Droughts occurring simultaneously in different parts of the world could put an unprecedented strain on the global agricultural system and jeopardize the water security of millions of people, according to a new study published in Nature Climate Change.
Findings of Research:
A research team led by Washington State University analyzed climate, agricultural, and population growth data to show that continued reliance on fossil fuels will increase the likelihood of co-occurring droughts by 40% by the mid-twentieth century and 60% by the late-twentieth century, compared to the late-twentieth century. Unless steps are taken to reduce carbon emissions, this amounts to a ninefold increase in agricultural and human population exposure to severe co-occurring droughts.
"By the end of the century, there could be around 120 million people worldwide exposed to severe compound droughts at the same time," said lead author Jitendra Singh, a former postdoctoral researcher at the WSU School of the Environment who is now at ETH Zurich in Switzerland. "Many of the regions that our analysis indicates will be most affected are already vulnerable, so the potential for droughts to turn into disasters is high."
Singh and colleagues estimate that the increased risk of compound droughts is due to a warming climate combined with a projected 22% increase in the frequency of El Nino and La Nina events, the two opposing phases of the El Nino Southern Oscillation (ENSO).
According to the researchers' projections, nearly 75 percent of future compound droughts will coincide with these irregular but recurring periods of climatic variation in the world's oceans, which have played a significant role in some of the world's worst environmental disasters.
For example, El Nino-fueled droughts that occurred concurrently across Asia, Brazil, and Africa in 1876-1878 caused synchronous crop failures, which were followed by famines that killed more than 50 million people.
"While technology and other circumstances are much different today than they were in the late nineteenth century, crop failures in multiple breadbasket regions still have the potential to affect global food availability," said study coauthor Deepti Singh, an assistant professor in WSU's School of the Environment. "This, in turn, could increase volatility in global food prices, affecting food access and exacerbating food insecurity, particularly in regions already vulnerable to environmental shocks like droughts."
The study focused on ten regions of the world that receive the majority of their rainfall between June and September, have high variability in monthly summer precipitation, and are affected by ENSO variations, all of which increase the likelihood of co-occurring drought. Several of the regions studied include important agricultural regions as well as countries that are currently experiencing food and water insecurity.
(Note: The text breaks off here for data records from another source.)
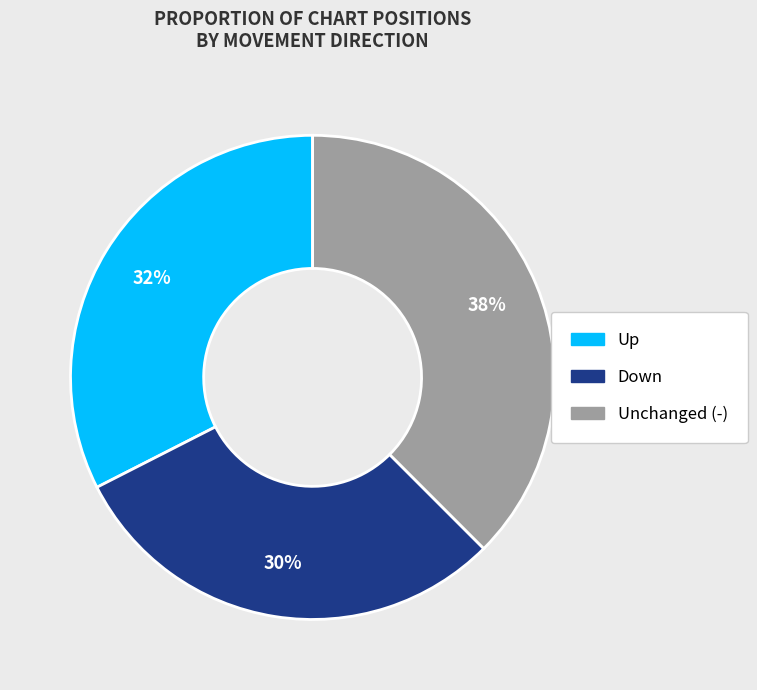

To the nearest percent, what is the average slice percentage?

33%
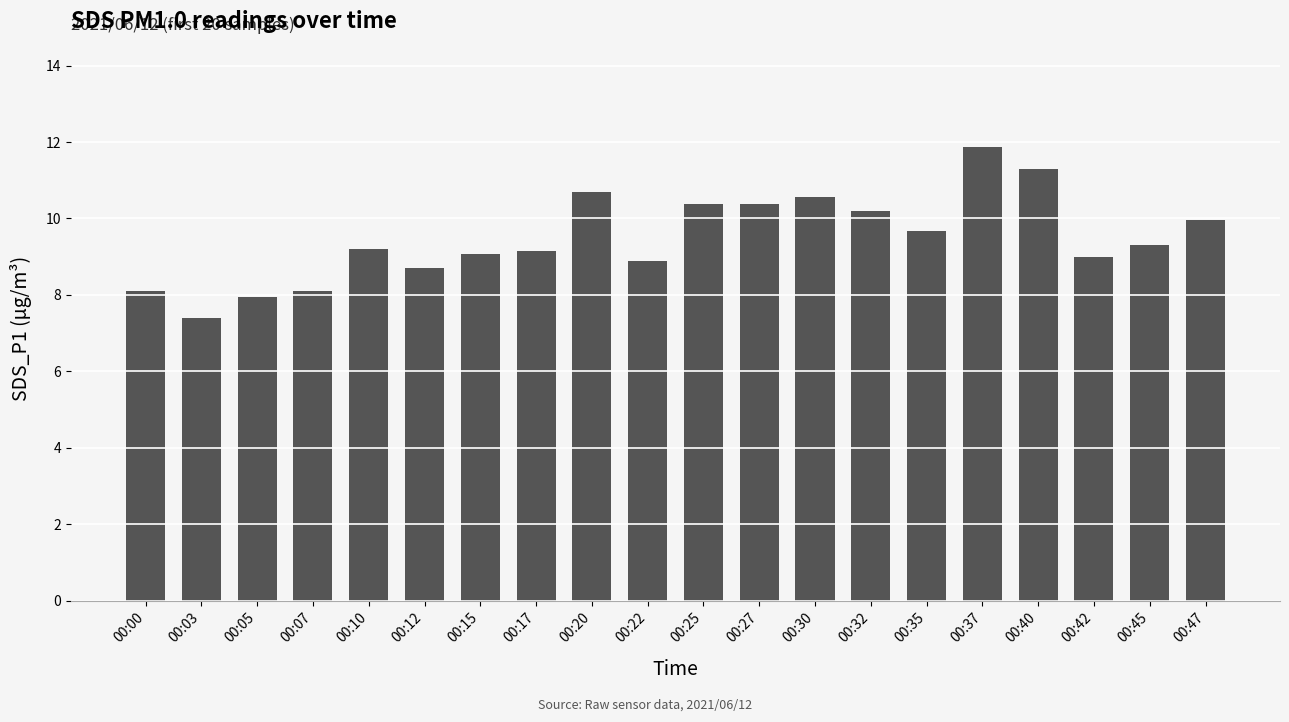

Which has a higher value, 00:07 or 00:20?

00:20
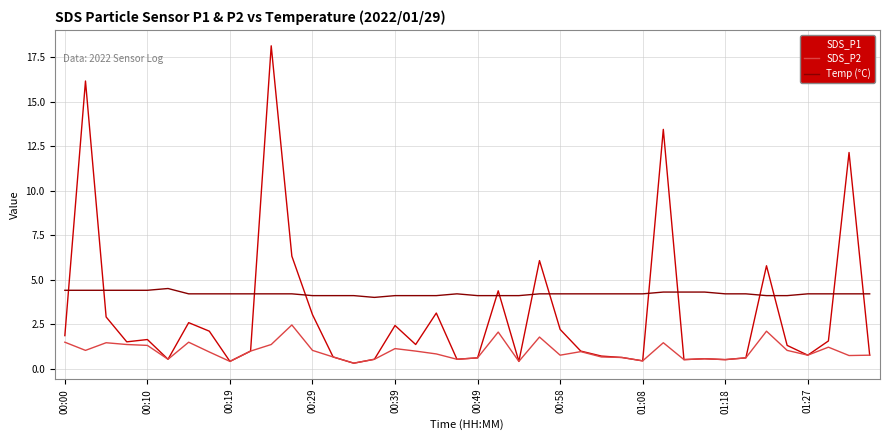

How many distinct data groups are displayed?

3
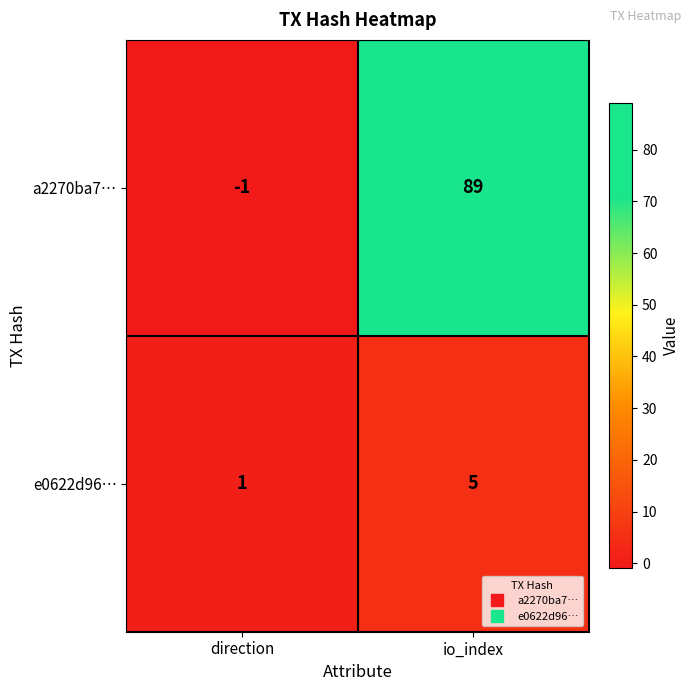

What is the sum of all a2270ba7… values?

88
"The potential for a food security crisis grows even if these droughts do not affect major food-producing regions, but rather many regions that are already vulnerable to food insecurity," said coauthor Weston Anderson, an assistant research scientist at the University of Maryland's Earth System Science Interdisciplinary Center. "Simultaneous droughts in food-insecure regions could amplify stresses on international disaster relief agencies by necessitating the provision of humanitarian aid to a greater number of people at the same time."
Anderson stated that there is some good news. The researchers' work is based on a high fossil fuel emissions scenario, and in recent years, the global community has made strides toward lowering carbon emissions, which would significantly reduce the frequency and intensity of co-occurring droughts by the end of the twenty-first century.
Furthermore, the occurrence of nearly 75% of compound droughts alongside ENSO events in the future climate highlights the potential to predict where these droughts may occur with up to a nine-month lead time.
Moving forward, the researchers intend to investigate how co-occurring droughts will affect various aspects of the global food network, how vulnerable communities are affected by and adapting to such climate extremes, and how society can be better prepared to deal with the risk of increasing simultaneous disasters.
Researchers from WSU, Oak Ridge National Laboratory, the University of Massachusetts, Lowell, Columbia University, and the Indian Institute of Technology Gandhinagar, India collaborated on the project.